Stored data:
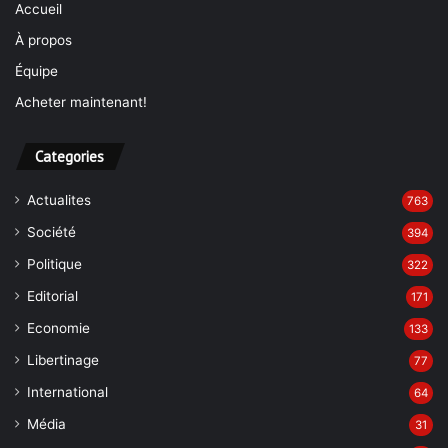
Accueil
À propos
Équipe
Acheter maintenant!
Categories
Actualites
763
Société
394
Politique
322
Editorial
171
Economie
133
Libertinage
77
International
64
Média
31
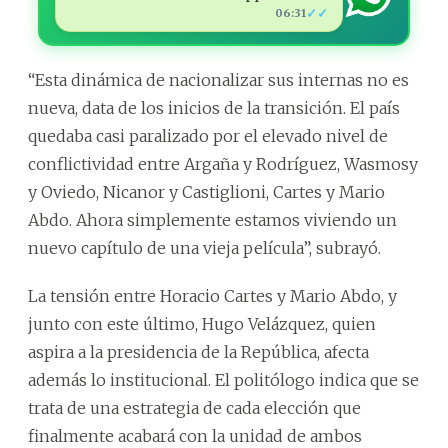
✓✓
06:31
“Esta dinámica de nacionalizar sus internas no es
nueva, data de los inicios de la transición. El país
quedaba casi paralizado por el elevado nivel de
conflictividad entre Argaña y Rodríguez, Wasmosy
y Oviedo, Nicanor y Castiglioni, Cartes y Mario
Abdo. Ahora simplemente estamos viviendo un
nuevo capítulo de una vieja película”, subrayó.
La tensión entre Horacio Cartes y Mario Abdo, y
junto con este último, Hugo Velázquez, quien
aspira a la presidencia de la República, afecta
además lo institucional. El politólogo indica que se
trata de una estrategia de cada elección que
finalmente acabará con la unidad de ambos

*Instruction*
Quote the text read from every entry above, line for line, leaving the pictures out of your answer.

*Task solution*
Accueil
À propos
Équipe
Acheter maintenant!
Categories
Actualites
763
Société
394
Politique
322
Editorial
171
Economie
133
Libertinage
77
International
64
Média
31
✓✓
06:31
“Esta dinámica de nacionalizar sus internas no es
nueva, data de los inicios de la transición. El país
quedaba casi paralizado por el elevado nivel de
conflictividad entre Argaña y Rodríguez, Wasmosy
y Oviedo, Nicanor y Castiglioni, Cartes y Mario
Abdo. Ahora simplemente estamos viviendo un
nuevo capítulo de una vieja película”, subrayó.
La tensión entre Horacio Cartes y Mario Abdo, y
junto con este último, Hugo Velázquez, quien
aspira a la presidencia de la República, afecta
además lo institucional. El politólogo indica que se
trata de una estrategia de cada elección que
finalmente acabará con la unidad de ambos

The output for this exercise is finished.